A menos que te llamen Perseo, o te quedes sin perdón, observame. Es fácil pedírtelo, yo te conozco, y ningún disfraz se parece a vos; tus idas al color del sol en la tarde, y tus vueltas al café salvador no te ensombrecen en lo más mínimo. Tus visitas a la puerta de la mañana no hacen más que agregar tinta del mismo tintero a tu carta, colores de la misma paleta a tu dibujo. Y son muchos tus colores, más de los que yo conozco, pero afortunadamente limitados, y cada riesgo que tomás al plasmar tus pinceladas en una combinación espontánea, no es más que cambiar de imprenta a cursiva tu narración, no significa más que otro naipe de la misma baraja.
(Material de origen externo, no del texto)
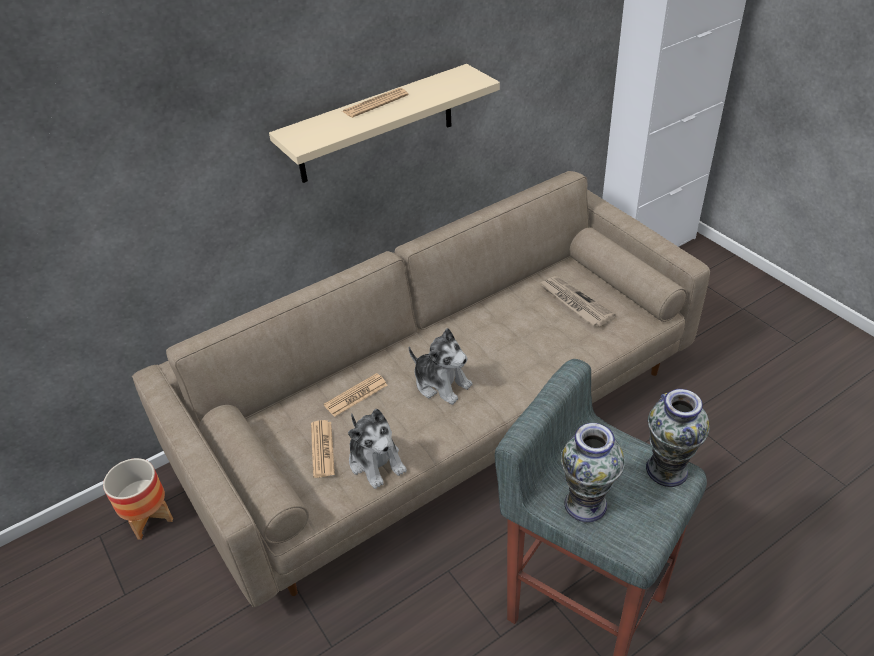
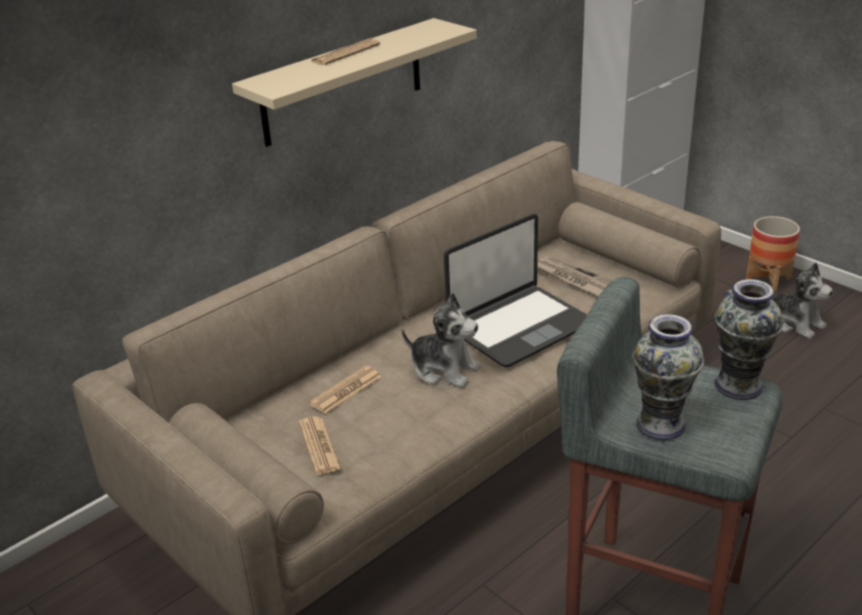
camera: 10 degrees left, 10 degrees down
(149, 518) = (91, 577): planter -> planter (768, 279)
(376, 461) = (387, 451): plush toy -> plush toy (795, 323)
(513, 347) = (518, 327): none -> laptop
Observame si decís que es tu única forma de ver a través de la ropa que te imaginas en mí; estoy desnudo, estimada, aunque me mueva rápidamente y no lo notes. Y sólo tengo dieciséis colores para mostrarte. Los exhibo de a uno, de a dos o de a tres, en distintas combinaciones; antes los mostraba de a cuatro por vez, y vos veías un arco iris en mi simple movimiento.

Observame, no me opongo, y después imaginate de nuevo ese arco iris, esa orilla que yo no dejo de sentir en la palma de tus manos, mientras te resguardo de lo inofensivo, y ese caminar, que no dejo de ejercer. Aprovechemos que no veo tu ropa, quitátela y caminemos.